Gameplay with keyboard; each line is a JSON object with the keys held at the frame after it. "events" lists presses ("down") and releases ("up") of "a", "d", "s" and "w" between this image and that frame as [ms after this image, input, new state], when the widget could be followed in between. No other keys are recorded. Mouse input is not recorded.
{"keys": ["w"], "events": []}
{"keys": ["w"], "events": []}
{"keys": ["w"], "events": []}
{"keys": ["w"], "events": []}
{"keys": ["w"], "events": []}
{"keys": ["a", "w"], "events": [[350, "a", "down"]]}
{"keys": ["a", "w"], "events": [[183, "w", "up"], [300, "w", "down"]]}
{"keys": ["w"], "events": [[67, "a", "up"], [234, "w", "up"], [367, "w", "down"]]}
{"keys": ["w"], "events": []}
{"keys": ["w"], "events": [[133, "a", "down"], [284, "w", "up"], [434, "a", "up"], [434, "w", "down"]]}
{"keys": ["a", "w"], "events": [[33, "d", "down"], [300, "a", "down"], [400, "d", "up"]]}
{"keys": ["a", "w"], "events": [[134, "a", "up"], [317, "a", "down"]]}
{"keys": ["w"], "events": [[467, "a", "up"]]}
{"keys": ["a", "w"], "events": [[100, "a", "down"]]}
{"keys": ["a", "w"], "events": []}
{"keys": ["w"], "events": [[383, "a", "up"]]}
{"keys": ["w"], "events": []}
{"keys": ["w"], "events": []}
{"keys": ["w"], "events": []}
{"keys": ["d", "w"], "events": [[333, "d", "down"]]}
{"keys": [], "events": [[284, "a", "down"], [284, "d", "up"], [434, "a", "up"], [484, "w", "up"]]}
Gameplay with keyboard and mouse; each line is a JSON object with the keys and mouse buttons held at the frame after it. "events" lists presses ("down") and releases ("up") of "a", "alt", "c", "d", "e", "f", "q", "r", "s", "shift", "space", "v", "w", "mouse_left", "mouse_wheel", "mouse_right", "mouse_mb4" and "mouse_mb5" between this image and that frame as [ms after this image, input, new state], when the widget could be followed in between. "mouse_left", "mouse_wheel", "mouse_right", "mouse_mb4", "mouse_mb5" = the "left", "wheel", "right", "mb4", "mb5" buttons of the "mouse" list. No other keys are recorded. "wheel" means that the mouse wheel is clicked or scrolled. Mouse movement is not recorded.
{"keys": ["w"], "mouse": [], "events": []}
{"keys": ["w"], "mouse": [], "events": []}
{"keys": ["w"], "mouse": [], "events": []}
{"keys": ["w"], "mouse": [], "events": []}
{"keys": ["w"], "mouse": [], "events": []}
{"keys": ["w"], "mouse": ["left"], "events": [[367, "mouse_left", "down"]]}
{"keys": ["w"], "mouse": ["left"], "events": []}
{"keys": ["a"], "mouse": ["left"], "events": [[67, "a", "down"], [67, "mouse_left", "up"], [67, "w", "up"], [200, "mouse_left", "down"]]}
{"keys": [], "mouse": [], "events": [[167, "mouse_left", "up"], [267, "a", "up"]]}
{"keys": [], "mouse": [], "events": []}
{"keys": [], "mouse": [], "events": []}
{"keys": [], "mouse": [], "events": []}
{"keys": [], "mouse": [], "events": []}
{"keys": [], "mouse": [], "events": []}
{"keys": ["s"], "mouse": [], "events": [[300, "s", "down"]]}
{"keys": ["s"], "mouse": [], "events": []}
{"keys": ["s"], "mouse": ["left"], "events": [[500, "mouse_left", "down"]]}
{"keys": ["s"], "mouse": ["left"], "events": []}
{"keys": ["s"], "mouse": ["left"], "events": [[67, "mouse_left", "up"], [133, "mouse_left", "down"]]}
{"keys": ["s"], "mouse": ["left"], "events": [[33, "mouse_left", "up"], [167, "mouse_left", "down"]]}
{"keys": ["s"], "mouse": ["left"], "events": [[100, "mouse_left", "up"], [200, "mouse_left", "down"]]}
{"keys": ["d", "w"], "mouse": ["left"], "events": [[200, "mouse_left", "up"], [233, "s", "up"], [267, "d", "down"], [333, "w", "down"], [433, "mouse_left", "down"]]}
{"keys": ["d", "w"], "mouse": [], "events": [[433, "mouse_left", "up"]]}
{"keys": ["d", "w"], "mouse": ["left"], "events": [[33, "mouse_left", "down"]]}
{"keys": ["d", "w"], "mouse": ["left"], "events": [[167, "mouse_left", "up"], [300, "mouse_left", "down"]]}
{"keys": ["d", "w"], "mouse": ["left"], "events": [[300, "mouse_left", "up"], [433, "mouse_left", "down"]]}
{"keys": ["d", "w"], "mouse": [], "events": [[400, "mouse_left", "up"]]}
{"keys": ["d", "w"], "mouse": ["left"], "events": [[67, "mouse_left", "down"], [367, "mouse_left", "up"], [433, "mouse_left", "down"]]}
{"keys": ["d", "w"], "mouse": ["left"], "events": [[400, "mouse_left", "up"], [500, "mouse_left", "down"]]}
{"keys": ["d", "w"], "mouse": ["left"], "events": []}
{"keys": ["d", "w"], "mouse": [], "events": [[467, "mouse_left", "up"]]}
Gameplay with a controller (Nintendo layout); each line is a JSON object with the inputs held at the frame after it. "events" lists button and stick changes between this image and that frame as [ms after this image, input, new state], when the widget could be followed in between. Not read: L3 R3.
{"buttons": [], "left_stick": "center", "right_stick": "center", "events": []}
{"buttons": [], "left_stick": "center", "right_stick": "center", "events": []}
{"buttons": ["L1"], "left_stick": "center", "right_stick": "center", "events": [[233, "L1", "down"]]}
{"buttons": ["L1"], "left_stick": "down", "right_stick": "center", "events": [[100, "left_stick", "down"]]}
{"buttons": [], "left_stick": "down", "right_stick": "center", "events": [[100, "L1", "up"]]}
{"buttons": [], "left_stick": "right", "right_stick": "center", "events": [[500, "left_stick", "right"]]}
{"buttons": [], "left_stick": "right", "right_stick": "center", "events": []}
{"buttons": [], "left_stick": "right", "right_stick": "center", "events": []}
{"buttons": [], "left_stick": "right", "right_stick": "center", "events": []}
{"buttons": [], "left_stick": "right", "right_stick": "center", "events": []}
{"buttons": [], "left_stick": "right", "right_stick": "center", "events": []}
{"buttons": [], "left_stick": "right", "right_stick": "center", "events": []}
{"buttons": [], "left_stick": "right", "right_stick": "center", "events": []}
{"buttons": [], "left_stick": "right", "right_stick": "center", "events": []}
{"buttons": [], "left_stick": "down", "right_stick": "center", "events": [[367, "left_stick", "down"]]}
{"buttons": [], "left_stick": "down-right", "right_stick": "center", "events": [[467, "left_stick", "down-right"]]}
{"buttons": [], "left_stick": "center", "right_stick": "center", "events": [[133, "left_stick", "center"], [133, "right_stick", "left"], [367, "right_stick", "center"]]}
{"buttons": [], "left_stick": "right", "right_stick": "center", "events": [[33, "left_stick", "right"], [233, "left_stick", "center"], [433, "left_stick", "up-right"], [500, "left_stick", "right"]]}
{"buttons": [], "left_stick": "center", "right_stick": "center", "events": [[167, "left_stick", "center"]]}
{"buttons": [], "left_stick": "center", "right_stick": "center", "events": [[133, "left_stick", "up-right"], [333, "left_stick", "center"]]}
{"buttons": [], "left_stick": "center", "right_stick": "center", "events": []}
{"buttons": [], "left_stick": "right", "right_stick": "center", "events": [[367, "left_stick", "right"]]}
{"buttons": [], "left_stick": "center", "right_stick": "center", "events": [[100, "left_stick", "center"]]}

» **Work instruction**
Every line of the listing needs to be written out exactly.

» **Written solution**
Gameplay with keyboard; each line is a JSON object with the keys held at the frame after it. "events" lists presses ("down") and releases ("up") of "a", "d", "s" and "w" between this image and that frame as [ms after this image, input, new state], when the widget could be followed in between. No other keys are recorded. Mouse input is not recorded.
{"keys": ["w"], "events": []}
{"keys": ["w"], "events": []}
{"keys": ["w"], "events": []}
{"keys": ["w"], "events": []}
{"keys": ["w"], "events": []}
{"keys": ["a", "w"], "events": [[350, "a", "down"]]}
{"keys": ["a", "w"], "events": [[183, "w", "up"], [300, "w", "down"]]}
{"keys": ["w"], "events": [[67, "a", "up"], [234, "w", "up"], [367, "w", "down"]]}
{"keys": ["w"], "events": []}
{"keys": ["w"], "events": [[133, "a", "down"], [284, "w", "up"], [434, "a", "up"], [434, "w", "down"]]}
{"keys": ["a", "w"], "events": [[33, "d", "down"], [300, "a", "down"], [400, "d", "up"]]}
{"keys": ["a", "w"], "events": [[134, "a", "up"], [317, "a", "down"]]}
{"keys": ["w"], "events": [[467, "a", "up"]]}
{"keys": ["a", "w"], "events": [[100, "a", "down"]]}
{"keys": ["a", "w"], "events": []}
{"keys": ["w"], "events": [[383, "a", "up"]]}
{"keys": ["w"], "events": []}
{"keys": ["w"], "events": []}
{"keys": ["w"], "events": []}
{"keys": ["d", "w"], "events": [[333, "d", "down"]]}
{"keys": [], "events": [[284, "a", "down"], [284, "d", "up"], [434, "a", "up"], [484, "w", "up"]]}
Gameplay with keyboard and mouse; each line is a JSON object with the keys and mouse buttons held at the frame after it. "events" lists presses ("down") and releases ("up") of "a", "alt", "c", "d", "e", "f", "q", "r", "s", "shift", "space", "v", "w", "mouse_left", "mouse_wheel", "mouse_right", "mouse_mb4" and "mouse_mb5" between this image and that frame as [ms after this image, input, new state], when the widget could be followed in between. "mouse_left", "mouse_wheel", "mouse_right", "mouse_mb4", "mouse_mb5" = the "left", "wheel", "right", "mb4", "mb5" buttons of the "mouse" list. No other keys are recorded. "wheel" means that the mouse wheel is clicked or scrolled. Mouse movement is not recorded.
{"keys": ["w"], "mouse": [], "events": []}
{"keys": ["w"], "mouse": [], "events": []}
{"keys": ["w"], "mouse": [], "events": []}
{"keys": ["w"], "mouse": [], "events": []}
{"keys": ["w"], "mouse": [], "events": []}
{"keys": ["w"], "mouse": ["left"], "events": [[367, "mouse_left", "down"]]}
{"keys": ["w"], "mouse": ["left"], "events": []}
{"keys": ["a"], "mouse": ["left"], "events": [[67, "a", "down"], [67, "mouse_left", "up"], [67, "w", "up"], [200, "mouse_left", "down"]]}
{"keys": [], "mouse": [], "events": [[167, "mouse_left", "up"], [267, "a", "up"]]}
{"keys": [], "mouse": [], "events": []}
{"keys": [], "mouse": [], "events": []}
{"keys": [], "mouse": [], "events": []}
{"keys": [], "mouse": [], "events": []}
{"keys": [], "mouse": [], "events": []}
{"keys": ["s"], "mouse": [], "events": [[300, "s", "down"]]}
{"keys": ["s"], "mouse": [], "events": []}
{"keys": ["s"], "mouse": ["left"], "events": [[500, "mouse_left", "down"]]}
{"keys": ["s"], "mouse": ["left"], "events": []}
{"keys": ["s"], "mouse": ["left"], "events": [[67, "mouse_left", "up"], [133, "mouse_left", "down"]]}
{"keys": ["s"], "mouse": ["left"], "events": [[33, "mouse_left", "up"], [167, "mouse_left", "down"]]}
{"keys": ["s"], "mouse": ["left"], "events": [[100, "mouse_left", "up"], [200, "mouse_left", "down"]]}
{"keys": ["d", "w"], "mouse": ["left"], "events": [[200, "mouse_left", "up"], [233, "s", "up"], [267, "d", "down"], [333, "w", "down"], [433, "mouse_left", "down"]]}
{"keys": ["d", "w"], "mouse": [], "events": [[433, "mouse_left", "up"]]}
{"keys": ["d", "w"], "mouse": ["left"], "events": [[33, "mouse_left", "down"]]}
{"keys": ["d", "w"], "mouse": ["left"], "events": [[167, "mouse_left", "up"], [300, "mouse_left", "down"]]}
{"keys": ["d", "w"], "mouse": ["left"], "events": [[300, "mouse_left", "up"], [433, "mouse_left", "down"]]}
{"keys": ["d", "w"], "mouse": [], "events": [[400, "mouse_left", "up"]]}
{"keys": ["d", "w"], "mouse": ["left"], "events": [[67, "mouse_left", "down"], [367, "mouse_left", "up"], [433, "mouse_left", "down"]]}
{"keys": ["d", "w"], "mouse": ["left"], "events": [[400, "mouse_left", "up"], [500, "mouse_left", "down"]]}
{"keys": ["d", "w"], "mouse": ["left"], "events": []}
{"keys": ["d", "w"], "mouse": [], "events": [[467, "mouse_left", "up"]]}
Gameplay with a controller (Nintendo layout); each line is a JSON object with the inputs held at the frame after it. "events" lists button and stick changes between this image and that frame as [ms after this image, input, new state], when the widget could be followed in between. Not read: L3 R3.
{"buttons": [], "left_stick": "center", "right_stick": "center", "events": []}
{"buttons": [], "left_stick": "center", "right_stick": "center", "events": []}
{"buttons": ["L1"], "left_stick": "center", "right_stick": "center", "events": [[233, "L1", "down"]]}
{"buttons": ["L1"], "left_stick": "down", "right_stick": "center", "events": [[100, "left_stick", "down"]]}
{"buttons": [], "left_stick": "down", "right_stick": "center", "events": [[100, "L1", "up"]]}
{"buttons": [], "left_stick": "right", "right_stick": "center", "events": [[500, "left_stick", "right"]]}
{"buttons": [], "left_stick": "right", "right_stick": "center", "events": []}
{"buttons": [], "left_stick": "right", "right_stick": "center", "events": []}
{"buttons": [], "left_stick": "right", "right_stick": "center", "events": []}
{"buttons": [], "left_stick": "right", "right_stick": "center", "events": []}
{"buttons": [], "left_stick": "right", "right_stick": "center", "events": []}
{"buttons": [], "left_stick": "right", "right_stick": "center", "events": []}
{"buttons": [], "left_stick": "right", "right_stick": "center", "events": []}
{"buttons": [], "left_stick": "right", "right_stick": "center", "events": []}
{"buttons": [], "left_stick": "down", "right_stick": "center", "events": [[367, "left_stick", "down"]]}
{"buttons": [], "left_stick": "down-right", "right_stick": "center", "events": [[467, "left_stick", "down-right"]]}
{"buttons": [], "left_stick": "center", "right_stick": "center", "events": [[133, "left_stick", "center"], [133, "right_stick", "left"], [367, "right_stick", "center"]]}
{"buttons": [], "left_stick": "right", "right_stick": "center", "events": [[33, "left_stick", "right"], [233, "left_stick", "center"], [433, "left_stick", "up-right"], [500, "left_stick", "right"]]}
{"buttons": [], "left_stick": "center", "right_stick": "center", "events": [[167, "left_stick", "center"]]}
{"buttons": [], "left_stick": "center", "right_stick": "center", "events": [[133, "left_stick", "up-right"], [333, "left_stick", "center"]]}
{"buttons": [], "left_stick": "center", "right_stick": "center", "events": []}
{"buttons": [], "left_stick": "right", "right_stick": "center", "events": [[367, "left_stick", "right"]]}
{"buttons": [], "left_stick": "center", "right_stick": "center", "events": [[100, "left_stick", "center"]]}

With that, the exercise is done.